In one of his latest works “Meditations”, however, this image of a tree of knowledge is supplemented by an image of the search for the truth in the form of the construction of solid, stable foundations for a house. Both images are of course Biblical, the latter being based on the parable warning one not to build one’s house upon a foundation of sand. The Science involved with this latter image is that of Architecture, a sub-branch of mechanics and Descartes’ advice here is :

“to demolish everything completely and start again right from the foundations”(AT 7:17, CSM 2:12)

In line with his skeptical method the message he is communicating here is that construction must follow destruction. Gassendi, in his objections to this skeptical strategy asks Descartes in correspondence why he found it necessary to “consider everything as false” including the extreme position of imagining a deceitful God.

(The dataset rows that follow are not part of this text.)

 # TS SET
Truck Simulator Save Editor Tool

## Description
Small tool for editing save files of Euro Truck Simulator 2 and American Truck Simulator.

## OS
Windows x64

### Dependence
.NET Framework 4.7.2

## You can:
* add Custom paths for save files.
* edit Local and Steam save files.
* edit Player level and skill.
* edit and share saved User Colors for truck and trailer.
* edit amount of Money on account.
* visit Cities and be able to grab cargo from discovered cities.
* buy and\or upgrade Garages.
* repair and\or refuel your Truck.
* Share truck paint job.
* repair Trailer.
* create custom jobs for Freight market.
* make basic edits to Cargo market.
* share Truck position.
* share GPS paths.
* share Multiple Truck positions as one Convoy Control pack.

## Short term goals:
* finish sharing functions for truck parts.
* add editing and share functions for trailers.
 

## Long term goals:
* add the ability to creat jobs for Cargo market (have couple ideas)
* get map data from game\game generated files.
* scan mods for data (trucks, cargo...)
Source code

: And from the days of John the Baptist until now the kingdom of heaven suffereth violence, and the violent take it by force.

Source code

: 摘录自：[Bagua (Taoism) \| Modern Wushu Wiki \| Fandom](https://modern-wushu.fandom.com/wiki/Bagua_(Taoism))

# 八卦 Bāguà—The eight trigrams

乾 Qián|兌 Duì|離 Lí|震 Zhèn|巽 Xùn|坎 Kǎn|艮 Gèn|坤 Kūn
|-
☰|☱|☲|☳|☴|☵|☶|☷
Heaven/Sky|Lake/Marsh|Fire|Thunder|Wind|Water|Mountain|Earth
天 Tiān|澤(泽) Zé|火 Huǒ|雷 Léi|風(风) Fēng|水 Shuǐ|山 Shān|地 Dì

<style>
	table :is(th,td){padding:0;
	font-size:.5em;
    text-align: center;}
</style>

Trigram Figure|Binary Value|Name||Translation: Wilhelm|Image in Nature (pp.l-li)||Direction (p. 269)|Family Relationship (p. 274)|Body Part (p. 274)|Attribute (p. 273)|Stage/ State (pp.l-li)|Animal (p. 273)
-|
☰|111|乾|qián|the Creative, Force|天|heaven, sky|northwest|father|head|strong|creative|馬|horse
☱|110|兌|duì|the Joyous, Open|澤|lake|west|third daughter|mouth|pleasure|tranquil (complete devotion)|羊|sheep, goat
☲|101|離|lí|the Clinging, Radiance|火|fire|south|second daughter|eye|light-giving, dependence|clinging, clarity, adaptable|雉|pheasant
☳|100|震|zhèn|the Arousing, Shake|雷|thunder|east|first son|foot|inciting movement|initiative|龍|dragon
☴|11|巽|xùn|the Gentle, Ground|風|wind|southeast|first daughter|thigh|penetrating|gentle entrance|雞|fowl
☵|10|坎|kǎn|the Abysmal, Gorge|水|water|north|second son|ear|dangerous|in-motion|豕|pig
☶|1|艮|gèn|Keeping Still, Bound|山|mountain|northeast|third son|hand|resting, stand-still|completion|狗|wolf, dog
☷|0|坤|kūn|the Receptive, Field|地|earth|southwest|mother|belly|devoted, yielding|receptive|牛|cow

In reply to this objection Descartes defends himself by an appeal to the authority of “everyone”:

“Can we really be too careful in carrying out a project which everyone agrees should be performed”(Replies 5)

A reference to the anti-authoritarian atmosphere of the times perhaps. In the course of the ensuing construction we are persuaded to regard the knowledge of ourselves as more certain than our knowledge of what is happening when a piece of wax is melted by a fire. According to Descartes my awareness of myself is more clear and distinct for the simple reason that when I think something(even when the thought is false) it is not possible that the being that is doing the thinking can fail to exist. Here thinking is the very essence, form, or principle of the mind and this position is very similar to that we find in Aristotle’s reflections on this issue. Thinking is the a priori form of the mind. Descartes the rationalist is also anticipating the rationalism of Kant, at least insofar as this aspect of his metaphysics is concerned. Kant, however, saw it as part of his philosophical mission to find a position that could unite both empiricism and rationalism: a position that would enable us to characterize the importance of Ethics, Aesthetics, and Religion in a systematic account of man and his communities.

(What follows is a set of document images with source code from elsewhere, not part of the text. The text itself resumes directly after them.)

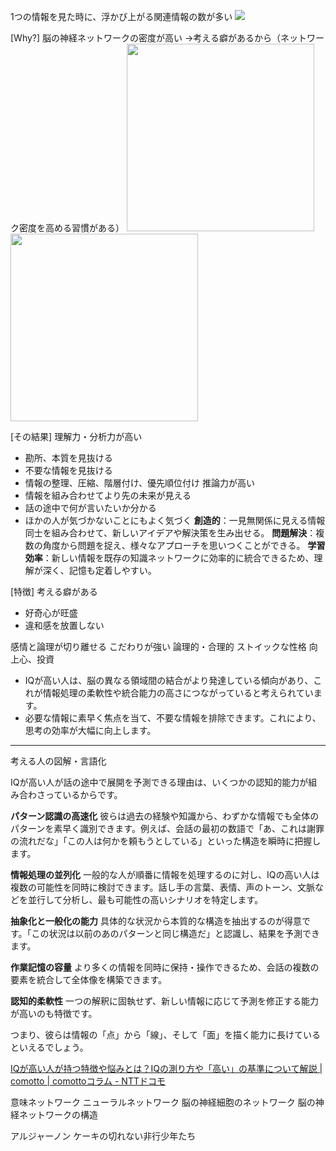 1つの情報を見た時に、浮かび上がる関連情報の数が多い
![](https://www.lettuceclub.net/i/N1/1003568/10023468.jpg?w=300)

[Why?]
脳の神経ネットワークの密度が高い
→考える癖があるから（ネットワーク密度を高める習慣がある）
<img src="https://png.pngtree.com/png-vector/20231019/ourmid/pngtree-3d-illustration-of-hashtags-network-png-image_10241857.png" width="300"><img src="https://p.turbosquid.com/ts-thumb/Xk/Hsg9id/1n/neuralnetworka/png/1628157631/600x600/fit_q87/16b47e011a48f1aaf5d612adea25d1b21ef55c3e/neuralnetworka.jpg" width="300">


[その結果]
理解力・分析力が高い
- 勘所、本質を見抜ける
- 不要な情報を見抜ける
- 情報の整理、圧縮、階層付け、優先順位付け
推論力が高い
- 情報を組み合わせてより先の未来が見える
- 話の途中で何が言いたいか分かる
- ほかの人が気づかないことにもよく気づく
**創造的**：一見無関係に見える情報同士を組み合わせて、新しいアイデアや解決策を生み出せる。
**問題解決**：複数の角度から問題を捉え、様々なアプローチを思いつくことができる。
**学習効率**：新しい情報を既存の知識ネットワークに効率的に統合できるため、理解が深く、記憶も定着しやすい。

[特徴]
考える癖がある
- 好奇心が旺盛
- 違和感を放置しない

感情と論理が切り離せる
こだわりが強い
論理的・合理的
ストイックな性格
向上心、投資

- IQが高い人は、脳の異なる領域間の結合がより発達している傾向があり、これが情報処理の柔軟性や統合能力の高さにつながっていると考えられています。
- 必要な情報に素早く焦点を当て、不要な情報を排除できます。これにより、思考の効率が大幅に向上します。

---

考える人の図解・言語化


IQが高い人が話の途中で展開を予測できる理由は、いくつかの認知的能力が組み合わさっているからです。

**パターン認識の高速化** 彼らは過去の経験や知識から、わずかな情報でも全体のパターンを素早く識別できます。例えば、会話の最初の数語で「あ、これは謝罪の流れだな」「この人は何かを頼もうとしている」といった構造を瞬時に把握します。

**情報処理の並列化** 一般的な人が順番に情報を処理するのに対し、IQの高い人は複数の可能性を同時に検討できます。話し手の言葉、表情、声のトーン、文脈などを並行して分析し、最も可能性の高いシナリオを特定します。

**抽象化と一般化の能力** 具体的な状況から本質的な構造を抽出するのが得意です。「この状況は以前のあのパターンと同じ構造だ」と認識し、結果を予測できます。

**作業記憶の容量** より多くの情報を同時に保持・操作できるため、会話の複数の要素を統合して全体像を構築できます。

**認知的柔軟性** 一つの解釈に固執せず、新しい情報に応じて予測を修正する能力が高いのも特徴です。

つまり、彼らは情報の「点」から「線」、そして「面」を描く能力に長けているといえるでしょう。


[IQが高い人が持つ特徴や悩みとは？IQの測り方や「高い」の基準について解説 | comotto | comottoコラム - NTTドコモ](https://comotto.docomo.ne.jp/column/00000176-2/)


意味ネットワーク
ニューラルネットワーク
脳の神経細胞のネットワーク
脳の神経ネットワークの構造


アルジャーノン
ケーキの切れない非行少年たち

Perhaps the final test one should apply to the Philosophy of Descartes is whether it has in any sense advanced the understanding of Philosophy over the millennia since the work of Aristotle. Perhaps a Kantian conception of Philosophy can assist us in answering this question. Kant claims that Philosophy ought to provide us with answers to the following four questions: “What can I know?”, “What ought I to do?”, “What can I hope for?” and “What is man?”. Now whilst some aspects of Cartesian thought provide us with some kind of answer to the first question there is some doubt as to whether there are answers to the other three questions which are superior to the answers we find in Aristotle.